When plotting the relationship between gearbox and miles per gallon without the influence of other variables, there is a significant difference between the means, see Appendix 1
A t test with equal variance and confidence level of .95 confirm an effect of 7.24 MPG with a significance value of 0.0014. We can also observe a high overlap between the groups.
In the rest of the analysis, we will try to challenge the validity of this effect by removing the effect of other covariates and check if the initial effect is still present.
For model selection, we shall try two methods: one that is based on domain knowledge and one that is automated.
Based on our domain knowledge, it seems reasonable to assume that the miles per gallon are related to the car weight and the horsepowers. Furthermore, the car weight does not necessary uniquely depends on horsepowers, so both variable should be included to avoid potential bias.
fitneg <- lm(mpg~am+wt+hp,mtcars); summary(fitneg)$coefficients
## Estimate Std. Error t value Pr(>|t|)
## (Intercept) 34.00287512 2.642659337 12.866916 2.824030e-13
## am 2.08371013 1.376420152 1.513862 1.412682e-01
## wt -2.87857541 0.904970538 -3.180850 3.574031e-03
## hp -0.03747873 0.009605422 -3.901830 5.464023e-04
Now for the automated version, we have use the step() function from the MASS package that has given us the following model:
fitpos <- lm(mpg~am+wt+qsec,mtcars); summary(fitpos)$coefficients
## Estimate Std. Error t value Pr(>|t|)
## (Intercept) 9.617781 6.9595930 1.381946 1.779152e-01
## am 2.935837 1.4109045 2.080819 4.671551e-02
## wt -3.916504 0.7112016 -5.506882 6.952711e-06
## qsec 1.225886 0.2886696 4.246676 2.161737e-04
Both models have very similar R-squared (variability explained by the models) values: 82.27% and 83.36% respectively.

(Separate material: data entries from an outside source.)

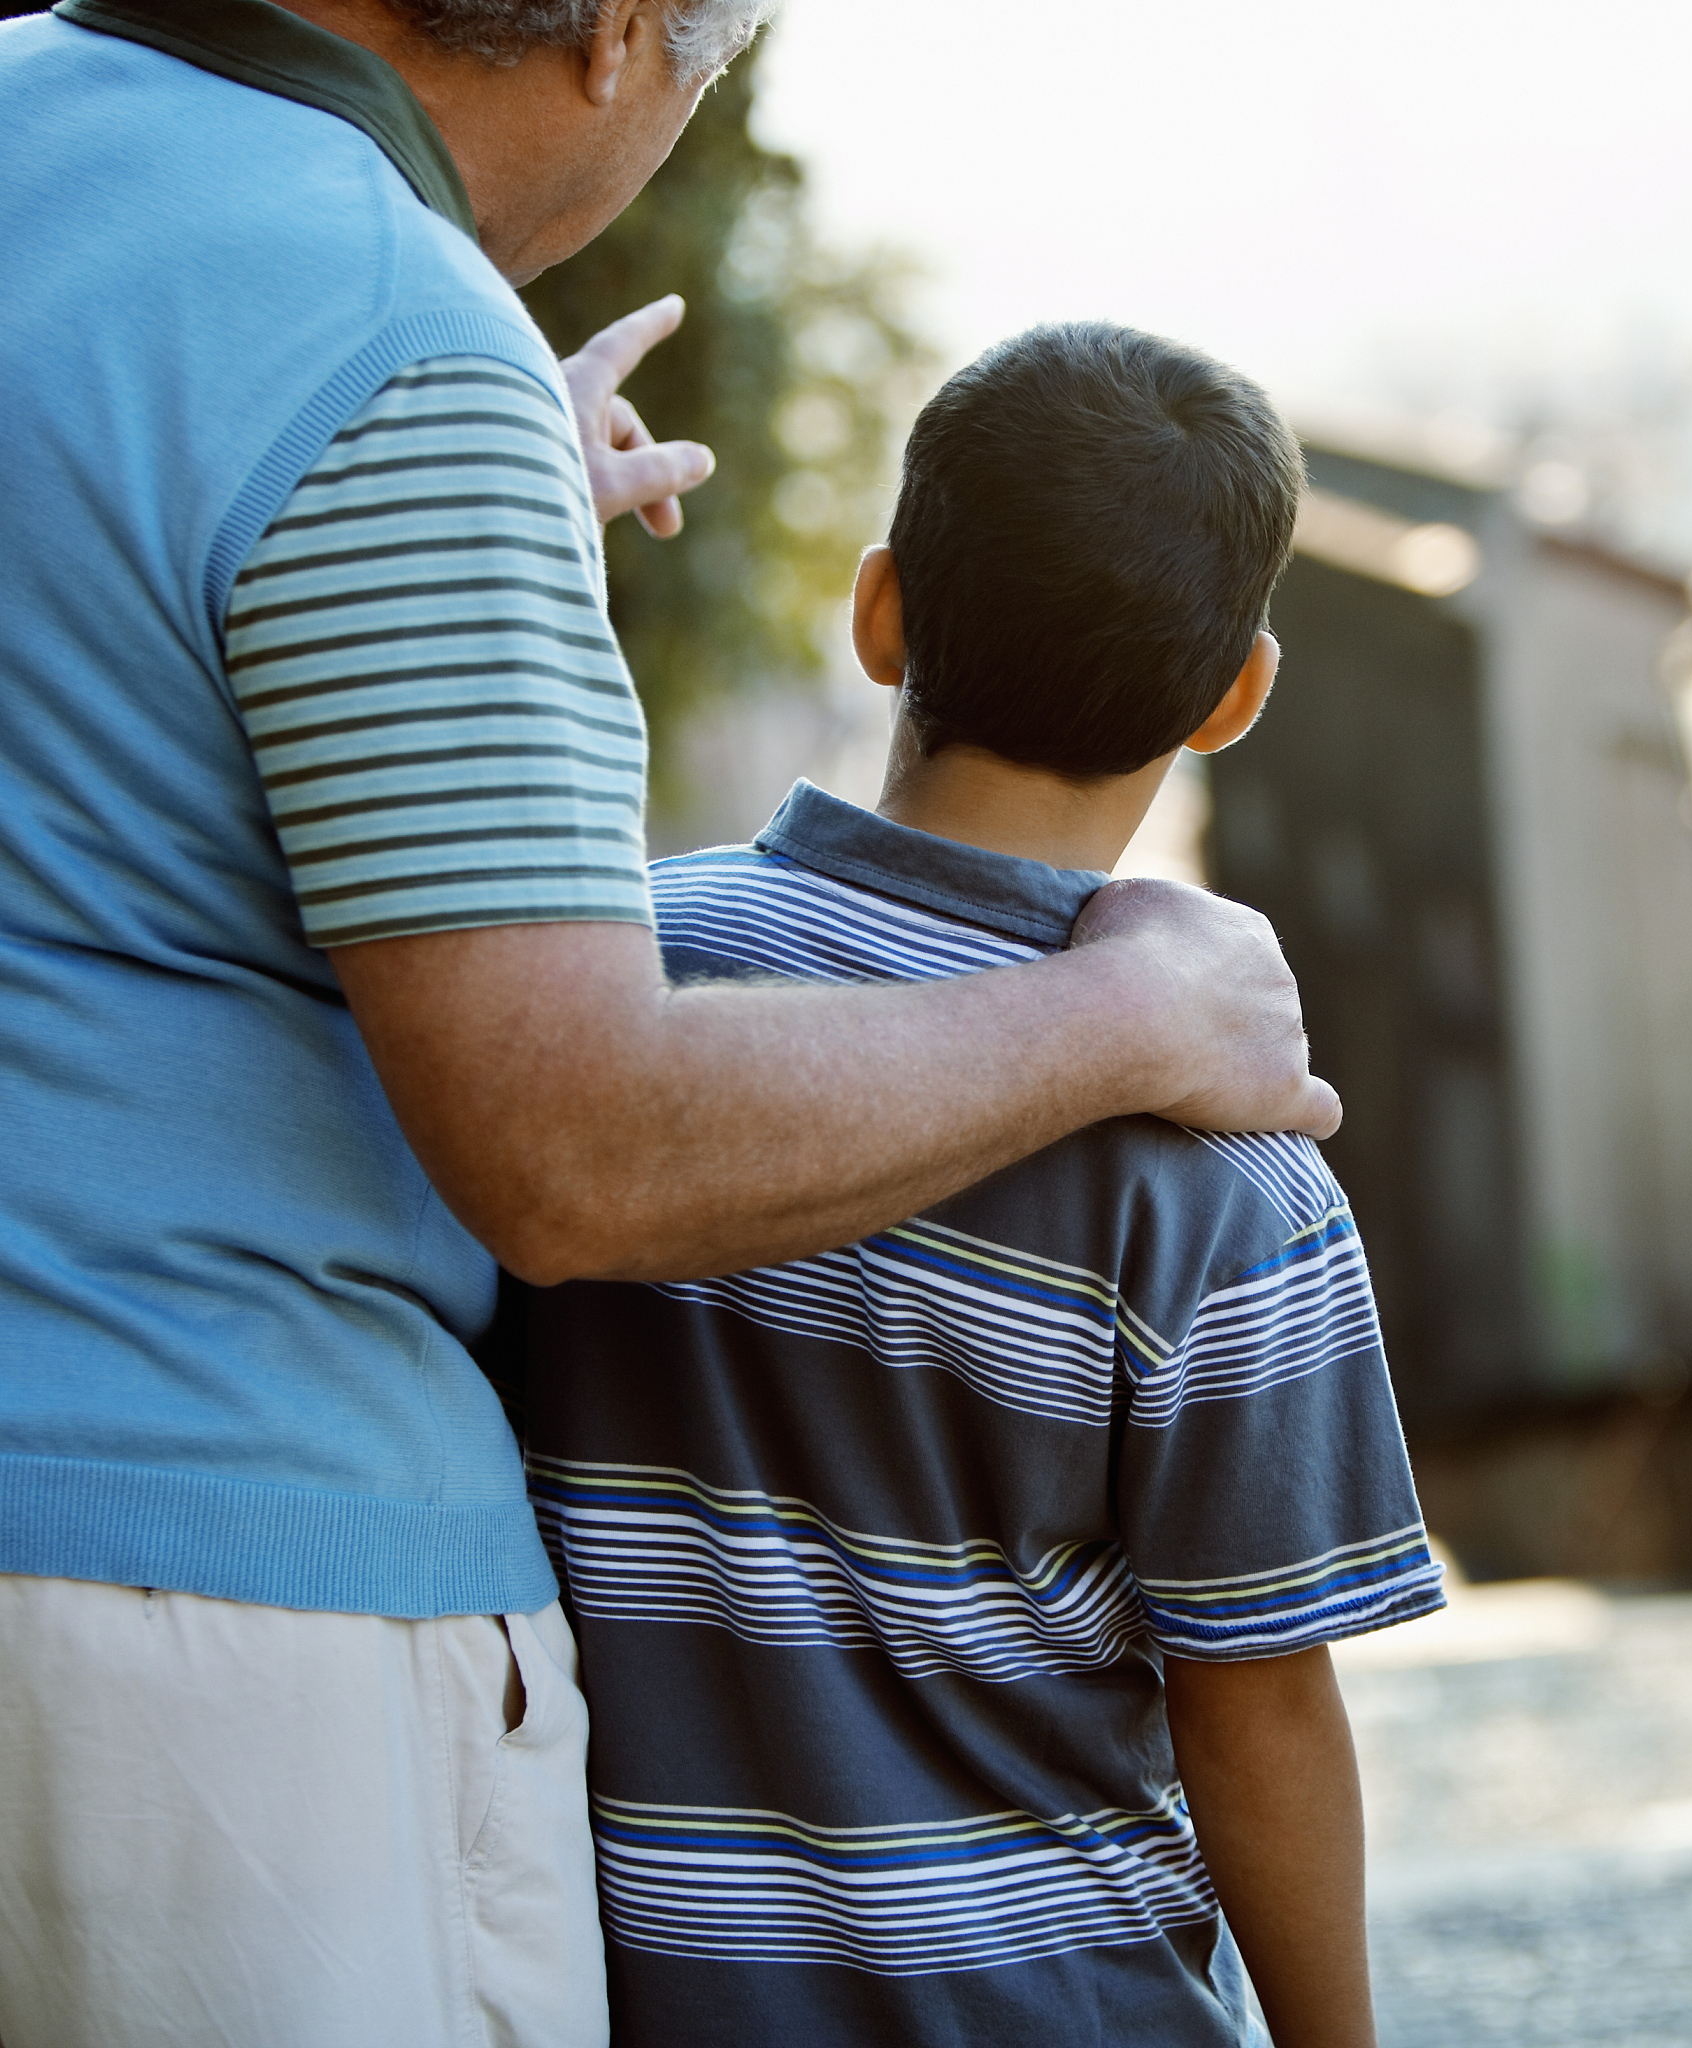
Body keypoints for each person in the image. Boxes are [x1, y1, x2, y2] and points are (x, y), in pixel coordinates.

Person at [0, 6, 1340, 2045]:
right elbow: (576, 1145)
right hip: (224, 1597)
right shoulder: (372, 309)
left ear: (878, 611)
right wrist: (1113, 1016)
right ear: (623, 32)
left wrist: (453, 522)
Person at [521, 324, 1444, 2048]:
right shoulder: (1229, 1163)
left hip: (644, 1996)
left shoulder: (605, 996)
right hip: (1066, 2001)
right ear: (1232, 696)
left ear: (879, 614)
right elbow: (1259, 1713)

Their F-statistics (overall model match) are 48.96 and 52.75 respectively. They are both highly significant (2.908e-11 and 1.21e-11).
However when we compute the 95% confidence intervals for both models, we can observe that the first model accept the null hypothesis of no effect (it is including the 0 value) but the second reject the null hypothesis of no effect (it is excluding the 0 value). When computing a 85% confidence interval, both models reject the null hypothesis of no effect.
## 2.5 % 97.5 % 7.5 % 92.5 %
## Manual -0.73575874 4.903179 0.04641094 4.121009
## Automatic 0.04573031 5.825944 0.84749620 5.024178
The residual plots of both models, contained in the diagnostic plots (Appendix 2 and Appendix 3), are very similar. No apparent pattern can be observed and the residuals are more or less evenly distributed around zero.
The Q-Q plots inform us about the normality of the residuals. It looks like the first model has a better residual normality than the second (S shape).
Finally, both models have outliers.
Both models seem to indicate that there is an independent positive effect on MPG when going from automatic to manual transmission. The one including the weight and horsepower variables has a better normality of errors and a more significant intercept term but is less confident about the effect. The one with the qsec variable has a better R-squared value and is more confident about the effect. For our conclusions we will use the results of the first model that are more conservative.
To the question “Is an automatic or manual transmission better for MPG” we can answer that we are confident at 85% that manual transmission is better for MPG.
To the second question “Quantify the MPG difference between automatic and manual transmissions”, we give the 85% confidence interval of the more restrictive model, which range from 0.0464 and 4.121 and represent the MPG improvement in favor of manual transmissions.